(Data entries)
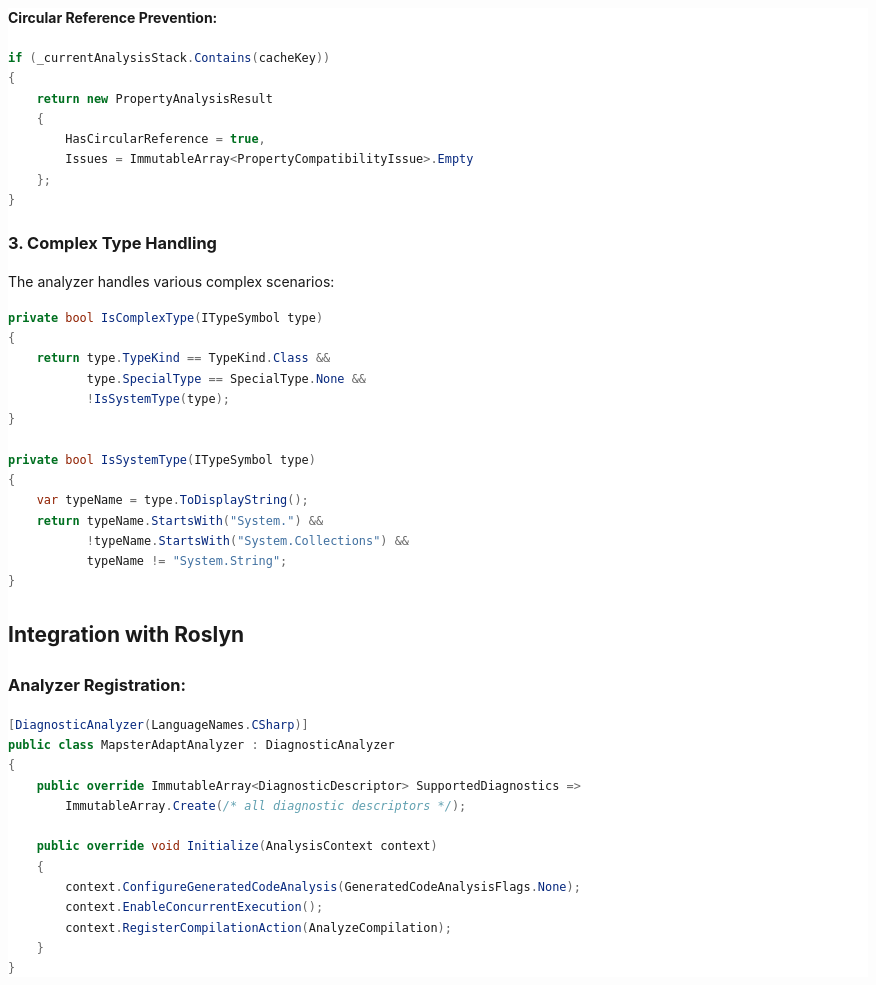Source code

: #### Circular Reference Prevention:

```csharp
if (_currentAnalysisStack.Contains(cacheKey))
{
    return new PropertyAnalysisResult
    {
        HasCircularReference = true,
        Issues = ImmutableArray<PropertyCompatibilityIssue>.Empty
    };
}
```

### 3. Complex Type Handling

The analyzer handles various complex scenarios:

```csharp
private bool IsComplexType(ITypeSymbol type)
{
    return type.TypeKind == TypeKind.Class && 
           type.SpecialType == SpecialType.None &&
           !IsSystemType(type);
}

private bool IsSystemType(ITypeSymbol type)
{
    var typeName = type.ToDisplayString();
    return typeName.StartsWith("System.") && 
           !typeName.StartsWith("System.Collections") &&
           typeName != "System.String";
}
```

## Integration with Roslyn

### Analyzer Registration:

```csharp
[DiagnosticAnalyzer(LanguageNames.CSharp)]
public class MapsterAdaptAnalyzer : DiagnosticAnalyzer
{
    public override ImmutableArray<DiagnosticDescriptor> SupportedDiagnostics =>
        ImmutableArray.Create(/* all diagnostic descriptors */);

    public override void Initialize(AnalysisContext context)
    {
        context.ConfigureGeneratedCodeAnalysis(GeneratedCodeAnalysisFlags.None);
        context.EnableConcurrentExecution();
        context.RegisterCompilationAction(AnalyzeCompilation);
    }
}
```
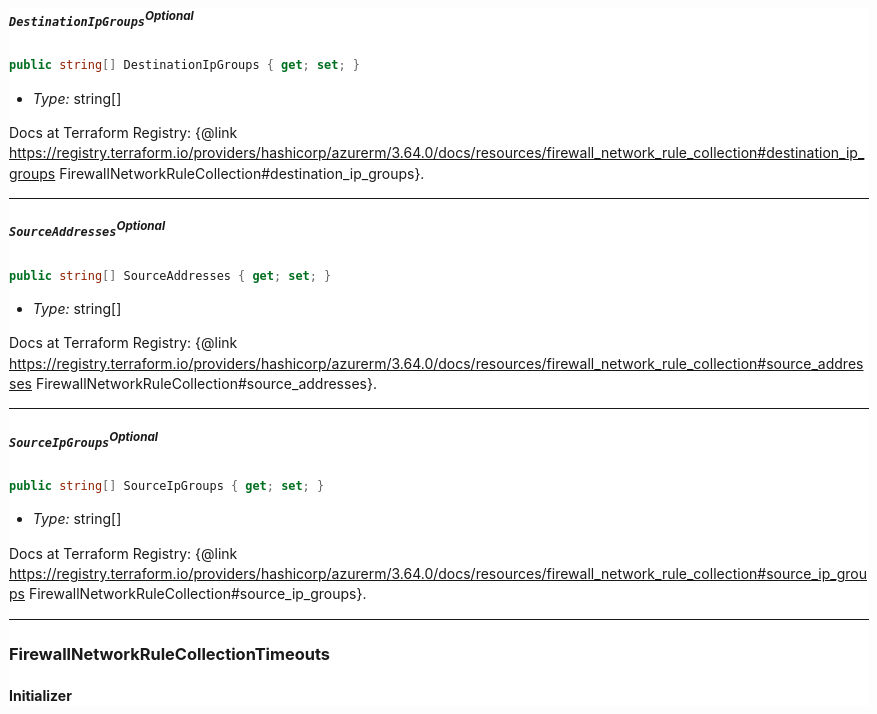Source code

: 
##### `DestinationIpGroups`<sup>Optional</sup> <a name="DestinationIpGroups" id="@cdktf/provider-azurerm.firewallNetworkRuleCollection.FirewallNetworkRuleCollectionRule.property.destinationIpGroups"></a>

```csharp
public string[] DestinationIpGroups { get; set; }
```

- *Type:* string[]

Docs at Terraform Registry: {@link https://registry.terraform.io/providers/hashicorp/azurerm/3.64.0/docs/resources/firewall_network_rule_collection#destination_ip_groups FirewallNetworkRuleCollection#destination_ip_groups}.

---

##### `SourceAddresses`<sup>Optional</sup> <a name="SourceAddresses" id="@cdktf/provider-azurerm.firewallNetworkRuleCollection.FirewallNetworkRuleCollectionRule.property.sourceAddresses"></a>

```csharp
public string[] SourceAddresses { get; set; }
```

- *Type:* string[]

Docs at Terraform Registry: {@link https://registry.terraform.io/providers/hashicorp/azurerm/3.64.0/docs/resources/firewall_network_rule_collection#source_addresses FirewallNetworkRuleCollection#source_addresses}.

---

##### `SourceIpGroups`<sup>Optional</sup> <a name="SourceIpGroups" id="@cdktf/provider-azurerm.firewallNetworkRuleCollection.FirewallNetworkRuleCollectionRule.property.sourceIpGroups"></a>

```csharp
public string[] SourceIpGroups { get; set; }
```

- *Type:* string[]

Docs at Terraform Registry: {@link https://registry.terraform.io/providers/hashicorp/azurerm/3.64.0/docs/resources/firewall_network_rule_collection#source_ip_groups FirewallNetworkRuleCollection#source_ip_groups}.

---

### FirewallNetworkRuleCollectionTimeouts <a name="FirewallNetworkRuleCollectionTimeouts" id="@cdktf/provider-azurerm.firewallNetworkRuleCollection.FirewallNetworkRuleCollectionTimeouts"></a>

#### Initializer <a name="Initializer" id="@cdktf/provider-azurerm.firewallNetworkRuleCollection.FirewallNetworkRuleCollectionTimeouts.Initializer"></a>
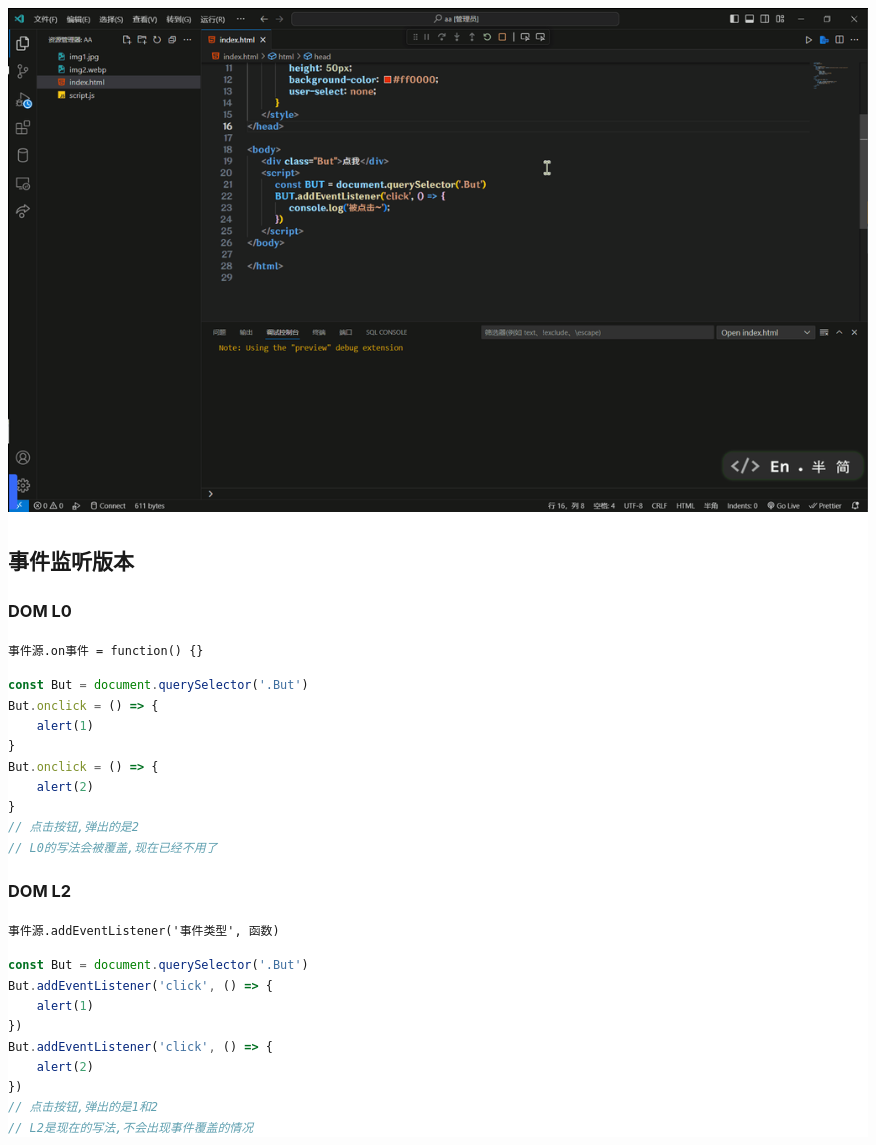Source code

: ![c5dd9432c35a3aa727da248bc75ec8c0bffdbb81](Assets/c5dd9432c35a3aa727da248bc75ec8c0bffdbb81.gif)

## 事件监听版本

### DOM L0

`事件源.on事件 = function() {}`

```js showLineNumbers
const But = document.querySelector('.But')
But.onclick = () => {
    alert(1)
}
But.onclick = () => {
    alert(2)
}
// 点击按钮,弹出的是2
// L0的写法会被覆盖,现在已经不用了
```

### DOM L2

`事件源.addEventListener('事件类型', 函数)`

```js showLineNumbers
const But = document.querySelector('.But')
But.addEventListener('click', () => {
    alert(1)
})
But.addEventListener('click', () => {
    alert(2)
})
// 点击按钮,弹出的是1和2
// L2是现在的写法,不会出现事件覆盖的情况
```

The task:
Leave out the pictures and output the rest of the records exactly.

Your response:
Source code

: #### Circular Reference Prevention:

```csharp
if (_currentAnalysisStack.Contains(cacheKey))
{
    return new PropertyAnalysisResult
    {
        HasCircularReference = true,
        Issues = ImmutableArray<PropertyCompatibilityIssue>.Empty
    };
}
```

### 3. Complex Type Handling

The analyzer handles various complex scenarios:

```csharp
private bool IsComplexType(ITypeSymbol type)
{
    return type.TypeKind == TypeKind.Class && 
           type.SpecialType == SpecialType.None &&
           !IsSystemType(type);
}

private bool IsSystemType(ITypeSymbol type)
{
    var typeName = type.ToDisplayString();
    return typeName.StartsWith("System.") && 
           !typeName.StartsWith("System.Collections") &&
           typeName != "System.String";
}
```

## Integration with Roslyn

### Analyzer Registration:

```csharp
[DiagnosticAnalyzer(LanguageNames.CSharp)]
public class MapsterAdaptAnalyzer : DiagnosticAnalyzer
{
    public override ImmutableArray<DiagnosticDescriptor> SupportedDiagnostics =>
        ImmutableArray.Create(/* all diagnostic descriptors */);

    public override void Initialize(AnalysisContext context)
    {
        context.ConfigureGeneratedCodeAnalysis(GeneratedCodeAnalysisFlags.None);
        context.EnableConcurrentExecution();
        context.RegisterCompilationAction(AnalyzeCompilation);
    }
}
```
Source code

: 
##### `DestinationIpGroups`<sup>Optional</sup> <a name="DestinationIpGroups" id="@cdktf/provider-azurerm.firewallNetworkRuleCollection.FirewallNetworkRuleCollectionRule.property.destinationIpGroups"></a>

```csharp
public string[] DestinationIpGroups { get; set; }
```

- *Type:* string[]

Docs at Terraform Registry: {@link https://registry.terraform.io/providers/hashicorp/azurerm/3.64.0/docs/resources/firewall_network_rule_collection#destination_ip_groups FirewallNetworkRuleCollection#destination_ip_groups}.

---

##### `SourceAddresses`<sup>Optional</sup> <a name="SourceAddresses" id="@cdktf/provider-azurerm.firewallNetworkRuleCollection.FirewallNetworkRuleCollectionRule.property.sourceAddresses"></a>

```csharp
public string[] SourceAddresses { get; set; }
```

- *Type:* string[]

Docs at Terraform Registry: {@link https://registry.terraform.io/providers/hashicorp/azurerm/3.64.0/docs/resources/firewall_network_rule_collection#source_addresses FirewallNetworkRuleCollection#source_addresses}.

---

##### `SourceIpGroups`<sup>Optional</sup> <a name="SourceIpGroups" id="@cdktf/provider-azurerm.firewallNetworkRuleCollection.FirewallNetworkRuleCollectionRule.property.sourceIpGroups"></a>

```csharp
public string[] SourceIpGroups { get; set; }
```

- *Type:* string[]

Docs at Terraform Registry: {@link https://registry.terraform.io/providers/hashicorp/azurerm/3.64.0/docs/resources/firewall_network_rule_collection#source_ip_groups FirewallNetworkRuleCollection#source_ip_groups}.

---

### FirewallNetworkRuleCollectionTimeouts <a name="FirewallNetworkRuleCollectionTimeouts" id="@cdktf/provider-azurerm.firewallNetworkRuleCollection.FirewallNetworkRuleCollectionTimeouts"></a>

#### Initializer <a name="Initializer" id="@cdktf/provider-azurerm.firewallNetworkRuleCollection.FirewallNetworkRuleCollectionTimeouts.Initializer"></a>
Source code

: ![c5dd9432c35a3aa727da248bc75ec8c0bffdbb81](Assets/c5dd9432c35a3aa727da248bc75ec8c0bffdbb81.gif)

## 事件监听版本

### DOM L0

`事件源.on事件 = function() {}`

```js showLineNumbers
const But = document.querySelector('.But')
But.onclick = () => {
    alert(1)
}
But.onclick = () => {
    alert(2)
}
// 点击按钮,弹出的是2
// L0的写法会被覆盖,现在已经不用了
```

### DOM L2

`事件源.addEventListener('事件类型', 函数)`

```js showLineNumbers
const But = document.querySelector('.But')
But.addEventListener('click', () => {
    alert(1)
})
But.addEventListener('click', () => {
    alert(2)
})
// 点击按钮,弹出的是1和2
// L2是现在的写法,不会出现事件覆盖的情况
```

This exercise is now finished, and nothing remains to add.